Braiding Sweet Grass

Robin Wall Kimmerer

Excerpted from the John D. and Catherine T. MacArthur Foundation.

In Braiding Sweetgrass: Indigenous Wisdom, Scientific Knowledge, and the Teachings of Plants (2013), Kimmerer employs the metaphor of braiding wiingaashk, a sacred plant in Native cultures, to express the intertwined relationship between three types of knowledge: TEK, the Western scientific tradition, and the lessons plants have to offer if we pay close attention to them. Moving deftly between scientific evidence and storytelling, Kimmerer reorients our understanding of the natural world. She shares the many ways Indigenous peoples enact reciprocity, that is, foster a mutually beneficial relationship with their surroundings. One chapter is devoted to the Haudenosaunee Thanksgiving Address, a formal expression of gratitude for the roles played by all living and non-living entities in maintaining a habitable environment.

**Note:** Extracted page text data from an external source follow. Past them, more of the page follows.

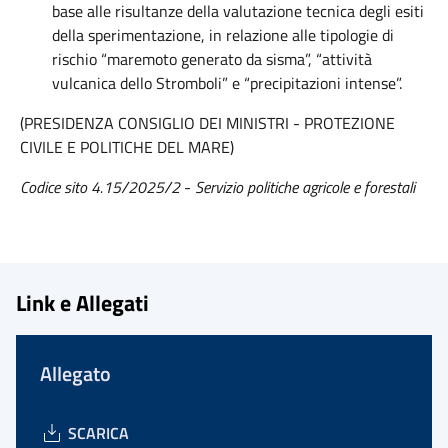
base alle risultanze della valutazione tecnica degli esiti
della sperimentazione, in relazione alle tipologie di
rischio “maremoto generato da sisma”, “attività
vulcanica dello Stromboli” e “precipitazioni intense”.
(PRESIDENZA CONSIGLIO DEI MINISTRI - PROTEZIONE
CIVILE E POLITICHE DEL MARE)
Codice sito 4.15/2025/2
-
Servizio politiche agricole e forestali
Link e Allegati
Allegato
SCARICA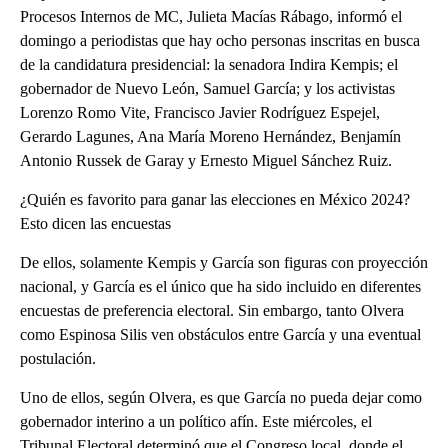
Procesos Internos de MC, Julieta Macías Rábago, informó el
domingo a periodistas que hay ocho personas inscritas en busca
de la candidatura presidencial: la senadora Indira Kempis; el
gobernador de Nuevo León, Samuel García; y los activistas
Lorenzo Romo Vite, Francisco Javier Rodríguez Espejel,
Gerardo Lagunes, Ana María Moreno Hernández, Benjamín
Antonio Russek de Garay y Ernesto Miguel Sánchez Ruiz.
¿Quién es favorito para ganar las elecciones en México 2024?
Esto dicen las encuestas
De ellos, solamente Kempis y García son figuras con proyección
nacional, y García es el único que ha sido incluido en diferentes
encuestas de preferencia electoral. Sin embargo, tanto Olvera
como Espinosa Silis ven obstáculos entre García y una eventual
postulación.
Uno de ellos, según Olvera, es que García no pueda dejar como
gobernador interino a un político afín. Este miércoles, el
Tribunal Electoral determinó que el Congreso local, donde el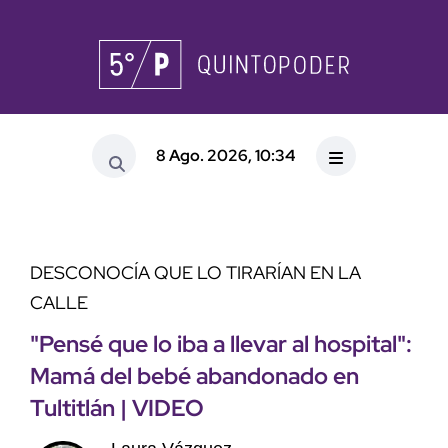
8 Ago. 2026, 10:34
DESCONOCÍA QUE LO TIRARÍAN EN LA
CALLE
"Pensé que lo iba a llevar al hospital":
Mamá del bebé abandonado en
Tultitlán | VIDEO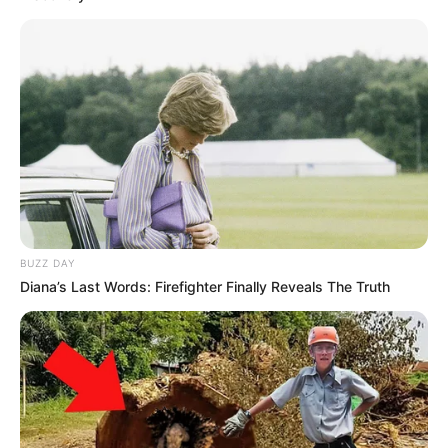
BUZZ DAY
Diana’s Last Words: Firefighter Finally Reveals The Truth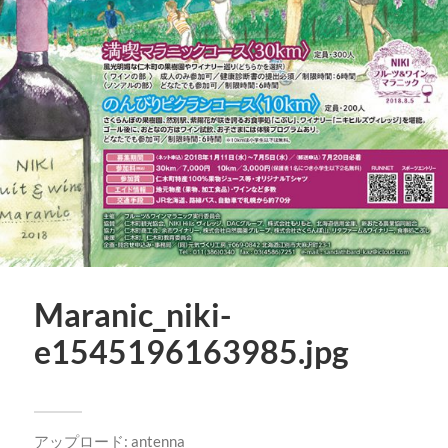
Maranic_niki-
e1545196163985.jpg
アップロード:
antenna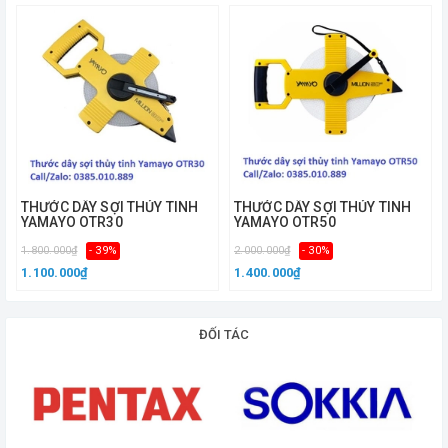
Cảm Ơn Quý Khách Đã Ghé Thăm Trang Web Của Công
Ty Đại việt !
Trắc Địa Đại Việt Rất Hân Hạnh Được Phục Vụ Quý
Khách Hàng !
THƯỚC DÂY SỢI THỦY TINH
THƯỚC DÂY SỢI THỦY TINH
YAMAYO OTR30
YAMAYO OTR50
1.800.000₫
- 39%
2.000.000₫
- 30%
1.100.000₫
1.400.000₫
ĐỐI TÁC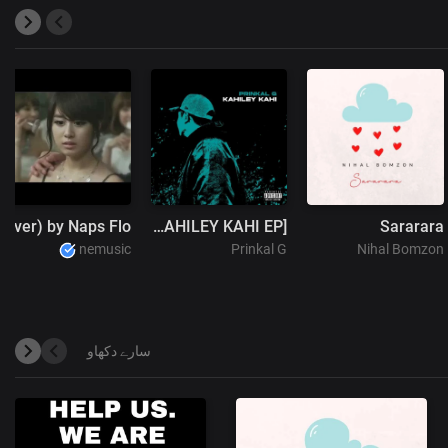
You Were My Everything - Aviation (Hindi Cover) by Naps Flo
Satyata ft.Fei & Pranihal [KAHILEY KAHI EP]
Sararara
nemusic
Prinkal G
Nihal Bomzon
سارے دکھاو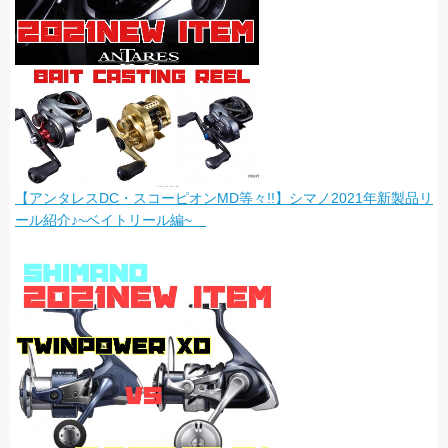
【アンタレスDC・スコーピオンMD等々!!】シマノ2021年新製品リ
ール紹介♪~ベイトリール編~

The sun and the moon are acknowledged, for instance. Kimmerer explains how reciprocity is reflected in Native languages, which impart animacy to natural entities such as bodies of water and forests, thus reinforcing respect for nature. Reciprocity also finds form in cultural practices such as polyculture farming, where plants that exchange nutrients and offer natural pest control are cultivated together. The concept of the honorable harvest, or taking only what one needs and using only what one takes, is another Indigenous practice informed by reciprocity. Kimmerer presents the ways a pure market economy leads to resource depletion and environmental degradation. As an alternative to consumerism, she offers an Indigenous mindset that embraces gratitude for the gifts of nature, which feeds and shelters us, and that acknowledges the role that humans play in responsible land stewardship and ecosystem restoration.